In humans, age-related memory impairments begin in mid-life and cognitive weakening continues with advancing age. An important aspect of defining memory decline is the distinction between dementia as a result of neurological diseases, such as Alzheimer’s disease, and memory loss not specifically associated with disease. Within the population of elderly without dementia, there is considerable variability in memory. This variability is likely to be a result of the interaction of genetic make-up and environment, which influences several processes for cell maintenance and repair including oxidative damage and cholesterol metabolism, leading to disruption of Ca2+ homeostasis, and ultimately Ca2+-dependent processes that underlie memory. In humans, several methods have been employed to distinguish biological markers of aging that may predict cognitive decline.

Memory deficits associated with normal aging and Alzheimer’s disease have been linked to a decrease in the volume of brain structures, such as the hippocampus and to genetic markers, such as apolipoprotein E. In this regard, examination of CSF for biomarkers of disease can help in differentiating normal aging from Alzheimer’s disease. Measures of oxidative stress and cholesterol in plasma correlate with memory deficits; research suggests that treatments that reduce oxidative stress or cholesterol through exercise, diet or the use of antioxidant vitamins may delay cognitive decline.

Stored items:
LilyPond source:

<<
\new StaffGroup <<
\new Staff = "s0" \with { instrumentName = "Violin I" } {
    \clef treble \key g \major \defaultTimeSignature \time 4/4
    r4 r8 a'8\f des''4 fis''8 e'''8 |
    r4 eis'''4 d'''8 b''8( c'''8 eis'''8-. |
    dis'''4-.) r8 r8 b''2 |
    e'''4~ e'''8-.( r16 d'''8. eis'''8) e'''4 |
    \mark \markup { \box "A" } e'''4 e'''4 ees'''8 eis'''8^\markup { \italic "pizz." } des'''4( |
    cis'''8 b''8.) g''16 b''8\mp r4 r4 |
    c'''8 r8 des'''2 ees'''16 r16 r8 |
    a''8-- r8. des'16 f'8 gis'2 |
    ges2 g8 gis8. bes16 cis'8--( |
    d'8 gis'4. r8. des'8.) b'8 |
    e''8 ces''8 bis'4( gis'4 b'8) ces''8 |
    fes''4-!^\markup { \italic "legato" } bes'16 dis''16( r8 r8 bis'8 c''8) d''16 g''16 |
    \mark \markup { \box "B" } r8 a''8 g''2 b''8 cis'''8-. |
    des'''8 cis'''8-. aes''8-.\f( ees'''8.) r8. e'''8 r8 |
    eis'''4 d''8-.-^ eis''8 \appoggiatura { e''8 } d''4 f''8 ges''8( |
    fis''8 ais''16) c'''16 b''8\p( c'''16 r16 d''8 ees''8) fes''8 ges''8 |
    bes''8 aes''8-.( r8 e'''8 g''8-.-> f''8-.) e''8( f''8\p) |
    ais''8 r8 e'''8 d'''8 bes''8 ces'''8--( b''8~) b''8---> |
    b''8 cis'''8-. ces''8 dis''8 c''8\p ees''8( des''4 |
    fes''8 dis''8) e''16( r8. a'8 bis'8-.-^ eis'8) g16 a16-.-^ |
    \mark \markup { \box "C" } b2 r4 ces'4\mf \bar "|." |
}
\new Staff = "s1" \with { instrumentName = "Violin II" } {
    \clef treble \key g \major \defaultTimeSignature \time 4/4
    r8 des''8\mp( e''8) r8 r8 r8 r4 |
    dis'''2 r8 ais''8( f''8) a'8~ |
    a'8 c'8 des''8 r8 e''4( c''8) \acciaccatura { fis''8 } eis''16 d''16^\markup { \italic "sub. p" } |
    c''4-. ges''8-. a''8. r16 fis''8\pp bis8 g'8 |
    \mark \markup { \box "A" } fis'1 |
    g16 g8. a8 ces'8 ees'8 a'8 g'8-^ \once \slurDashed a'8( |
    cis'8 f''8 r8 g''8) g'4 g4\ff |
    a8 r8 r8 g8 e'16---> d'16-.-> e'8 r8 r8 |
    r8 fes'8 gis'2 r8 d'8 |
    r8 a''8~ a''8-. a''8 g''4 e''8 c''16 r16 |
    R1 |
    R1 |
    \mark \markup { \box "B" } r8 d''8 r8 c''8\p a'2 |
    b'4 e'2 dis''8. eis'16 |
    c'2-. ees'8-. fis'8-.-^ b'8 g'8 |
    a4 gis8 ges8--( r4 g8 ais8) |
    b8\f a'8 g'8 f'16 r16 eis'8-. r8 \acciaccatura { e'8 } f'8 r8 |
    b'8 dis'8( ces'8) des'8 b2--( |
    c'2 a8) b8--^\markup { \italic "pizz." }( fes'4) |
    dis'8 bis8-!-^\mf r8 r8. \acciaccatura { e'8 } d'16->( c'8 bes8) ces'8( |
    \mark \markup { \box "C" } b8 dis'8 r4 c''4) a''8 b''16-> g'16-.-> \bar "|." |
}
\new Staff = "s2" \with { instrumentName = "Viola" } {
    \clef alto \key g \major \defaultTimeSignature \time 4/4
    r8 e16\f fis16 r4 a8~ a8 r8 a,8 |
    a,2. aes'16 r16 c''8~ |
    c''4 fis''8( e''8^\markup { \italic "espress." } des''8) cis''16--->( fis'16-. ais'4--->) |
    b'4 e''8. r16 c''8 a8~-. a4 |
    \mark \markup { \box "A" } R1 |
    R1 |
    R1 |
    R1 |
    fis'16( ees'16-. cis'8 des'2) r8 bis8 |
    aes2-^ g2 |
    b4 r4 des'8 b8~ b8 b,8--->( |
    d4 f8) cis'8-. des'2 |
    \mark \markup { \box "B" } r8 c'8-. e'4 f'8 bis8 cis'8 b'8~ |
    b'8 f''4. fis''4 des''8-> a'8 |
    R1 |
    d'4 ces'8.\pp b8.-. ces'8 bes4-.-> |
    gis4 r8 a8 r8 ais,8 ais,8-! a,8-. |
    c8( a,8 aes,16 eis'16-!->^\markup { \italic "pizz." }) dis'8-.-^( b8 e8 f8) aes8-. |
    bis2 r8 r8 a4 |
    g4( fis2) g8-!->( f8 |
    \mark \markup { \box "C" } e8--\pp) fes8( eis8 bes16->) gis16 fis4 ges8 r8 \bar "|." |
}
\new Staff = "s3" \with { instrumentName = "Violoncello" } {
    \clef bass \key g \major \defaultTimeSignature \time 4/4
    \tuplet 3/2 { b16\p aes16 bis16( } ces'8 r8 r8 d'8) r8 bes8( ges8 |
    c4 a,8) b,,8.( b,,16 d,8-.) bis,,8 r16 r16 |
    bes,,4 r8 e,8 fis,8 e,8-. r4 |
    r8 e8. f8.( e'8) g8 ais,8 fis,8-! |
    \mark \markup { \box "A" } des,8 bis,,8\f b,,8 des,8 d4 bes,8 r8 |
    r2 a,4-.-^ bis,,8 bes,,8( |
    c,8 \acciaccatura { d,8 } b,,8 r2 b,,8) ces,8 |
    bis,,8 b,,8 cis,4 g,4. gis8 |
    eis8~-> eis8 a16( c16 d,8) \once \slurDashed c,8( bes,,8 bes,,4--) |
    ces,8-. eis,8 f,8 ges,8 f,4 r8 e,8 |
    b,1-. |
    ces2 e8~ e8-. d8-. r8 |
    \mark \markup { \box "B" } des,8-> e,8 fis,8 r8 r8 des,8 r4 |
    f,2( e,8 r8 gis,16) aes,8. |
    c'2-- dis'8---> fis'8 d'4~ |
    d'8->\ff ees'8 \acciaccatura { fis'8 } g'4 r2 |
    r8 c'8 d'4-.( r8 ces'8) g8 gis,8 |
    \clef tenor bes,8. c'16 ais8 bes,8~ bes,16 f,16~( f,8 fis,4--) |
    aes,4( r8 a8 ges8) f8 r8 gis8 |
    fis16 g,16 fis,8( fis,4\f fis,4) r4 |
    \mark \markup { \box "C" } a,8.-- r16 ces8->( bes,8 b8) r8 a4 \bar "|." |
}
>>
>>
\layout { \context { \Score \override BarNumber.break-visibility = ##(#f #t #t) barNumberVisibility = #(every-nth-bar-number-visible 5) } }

Questions on the material ▸
• 1. Using the text on age-related memory decline, decide whether each statement agrees with it: (a) In humans, age-related memory impairments begin in mid-life. (b) Among elderly people without dementia, memory varies little. (c) Plasma measures of oxidative stress and cholesterol correlate with memory deficits. Answer yes or no for each and quote the deciding words.
• 2. Write a few sentences that carry the text on age-related memory decline forward from its final sentence.

Written responses ▸
• 1.
(a) Yes: "In humans, age-related memory impairments begin in mid-life"
(b) No: "Within the population of elderly without dementia, there is considerable variability in memory."
(c) Yes: "Measures of oxidative stress and cholesterol in plasma correlate with memory deficits"

• 2.
Nevertheless, to date, very little treatment is available to reverse memory deficits in later life. In this regard it is important to identify individuals at risk for memory deficits in order to discriminate different mechanisms of brain aging and develop treatments.

Considerable effort is driving research to develop accurate biological markers of brain aging. In turn, these markers will provide information on mechanisms of aging and cognitive decline and point to potential treatments. Accordingly, the effectiveness of treatment needs to be verified for both cognitive changes and biological markers that are specific for age-related memory deficits.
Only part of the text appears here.